Jason Hortin studied dance in Olympia, Washington, with Debbi Waits Halfhill. Hortin earned a BFA from University of Nevada, Las Vegas and MFA from the University of Arizona. While at UNLV, Hortin performed Hawkins’ Black Lake and Lucia Dlugoszewski’s Radical Ardent in Las Vegas and New York. Hortin also performed with Moving People Dance Theatre, Robert Moses, and Ronn Stewart. With River North Dance Chicago, Hortin performed works by Frank Chavez, Lynn Taylor-Corbett, Lauri Stallings, Harrison McEldowny, Daniel Ezralow, Randy Duncan, Kevin Iega Jeff, and Julia Rhoads. Hortin danced with Hubbard Street Dance Chicago performing over 60 masterworks by Lou Conte, Jiri Kylian, Crystal Pite, William Forsythe, Kyle Abraham, Mats Ek, Sharon Eyal, Ohad Naharin, Nacho Duato, and Twyla Tharp and is now répétiteur for Penny Saunders, Chaves, and Robyn Mineko Williams. Hortin choreographs for HSDC, Bolles High School, Extensions Dance Company, Snowy Range Dance Festival, UNLV, and UA.
Halie Landers is a dynamic performer with extensive training in modern, ballet, jazz, contemporary, aerial silks, and musical theater. Over the past 19 years, Lander’s pursuits in dance and choreography have provided her with incredible opportunities including performing the leading role in Hawkins’ Agathlon, the leading role in Martha Graham’s Heretic, as well as performing at the University of South Korea.
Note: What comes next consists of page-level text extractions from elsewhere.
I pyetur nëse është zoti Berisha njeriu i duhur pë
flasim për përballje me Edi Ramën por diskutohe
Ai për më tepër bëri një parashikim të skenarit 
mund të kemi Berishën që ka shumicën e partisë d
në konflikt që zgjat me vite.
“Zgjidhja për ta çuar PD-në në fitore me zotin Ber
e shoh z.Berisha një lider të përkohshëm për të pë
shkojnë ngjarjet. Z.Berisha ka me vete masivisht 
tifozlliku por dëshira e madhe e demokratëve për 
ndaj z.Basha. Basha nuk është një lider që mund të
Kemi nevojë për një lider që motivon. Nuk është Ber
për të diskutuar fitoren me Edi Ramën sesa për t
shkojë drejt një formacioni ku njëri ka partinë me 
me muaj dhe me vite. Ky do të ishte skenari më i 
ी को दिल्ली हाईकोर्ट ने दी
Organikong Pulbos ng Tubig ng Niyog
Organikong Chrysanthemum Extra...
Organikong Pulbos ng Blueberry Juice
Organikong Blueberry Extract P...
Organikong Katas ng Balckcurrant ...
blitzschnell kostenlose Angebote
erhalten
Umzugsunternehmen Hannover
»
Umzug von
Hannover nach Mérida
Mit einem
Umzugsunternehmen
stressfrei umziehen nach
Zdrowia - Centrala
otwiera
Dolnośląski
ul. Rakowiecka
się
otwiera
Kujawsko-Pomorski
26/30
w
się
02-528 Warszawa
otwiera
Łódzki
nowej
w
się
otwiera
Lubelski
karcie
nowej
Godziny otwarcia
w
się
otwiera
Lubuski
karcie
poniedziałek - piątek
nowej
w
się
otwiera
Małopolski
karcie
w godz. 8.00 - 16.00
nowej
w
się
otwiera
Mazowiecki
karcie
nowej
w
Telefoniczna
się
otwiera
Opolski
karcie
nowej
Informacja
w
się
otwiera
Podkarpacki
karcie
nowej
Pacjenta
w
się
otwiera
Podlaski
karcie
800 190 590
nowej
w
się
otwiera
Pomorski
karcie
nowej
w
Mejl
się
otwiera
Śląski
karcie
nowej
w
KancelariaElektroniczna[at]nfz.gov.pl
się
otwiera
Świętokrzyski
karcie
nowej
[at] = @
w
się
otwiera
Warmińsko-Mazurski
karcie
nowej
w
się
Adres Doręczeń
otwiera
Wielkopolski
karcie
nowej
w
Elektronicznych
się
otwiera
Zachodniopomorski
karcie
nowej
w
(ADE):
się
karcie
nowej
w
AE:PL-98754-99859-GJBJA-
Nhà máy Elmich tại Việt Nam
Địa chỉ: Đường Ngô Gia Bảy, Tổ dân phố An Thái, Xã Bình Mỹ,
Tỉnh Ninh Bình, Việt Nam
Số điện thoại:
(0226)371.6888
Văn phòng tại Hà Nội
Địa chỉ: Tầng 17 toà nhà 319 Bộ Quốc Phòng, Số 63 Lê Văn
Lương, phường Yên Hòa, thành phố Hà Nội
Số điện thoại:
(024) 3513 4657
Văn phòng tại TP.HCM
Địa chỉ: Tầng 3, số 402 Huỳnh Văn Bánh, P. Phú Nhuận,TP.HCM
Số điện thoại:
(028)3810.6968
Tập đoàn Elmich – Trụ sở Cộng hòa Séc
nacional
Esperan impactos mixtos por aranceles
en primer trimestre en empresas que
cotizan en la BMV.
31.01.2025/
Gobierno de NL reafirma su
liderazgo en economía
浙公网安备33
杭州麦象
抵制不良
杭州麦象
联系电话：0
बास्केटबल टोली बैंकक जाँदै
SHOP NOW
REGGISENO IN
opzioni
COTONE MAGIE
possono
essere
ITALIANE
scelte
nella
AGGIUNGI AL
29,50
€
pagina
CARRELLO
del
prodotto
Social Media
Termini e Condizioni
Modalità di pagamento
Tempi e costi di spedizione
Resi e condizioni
She earned a Bachelor of Fine Arts in dance performance and choreography from the University of Nevada, Las Vegas. Landers also received UNLV’s Outstanding Graduating Senior Award.
Hayley Meier is a performing artist, choreographer, and educator. Her early training was under Timothy M. Draper. In 2009 she earned a BFA in dance from the University of Arizona on full scholarship where she was honored with the inaugural Hayley Meier Award (now known as the Triple Threat Award). Upon graduation, Meier danced with Rochester City Ballet. She then joined Frank Chaves’ River North Dance Chicago performing works by Adam Barruch, Ashley Rowland, Garrett Moulton, Hanna Brictson, Ivan Perez, Kevin Iega Jeff, Mauro Astolfi, Randy Duncan, Robert Battle, Sherry Zunker, and Sidra Bell. Receiving her MFA from the UA, Meier was awarded the Creative Achievement Award for the School of Dance and Arizona Arts Undergraduate Advising/Mentoring Award as an Assistant Professor of Practice at UA. At South by Southwest in Austin, Texas she contributed to the widely praised StellarScape production blending music, science, visual art, dance, and technology.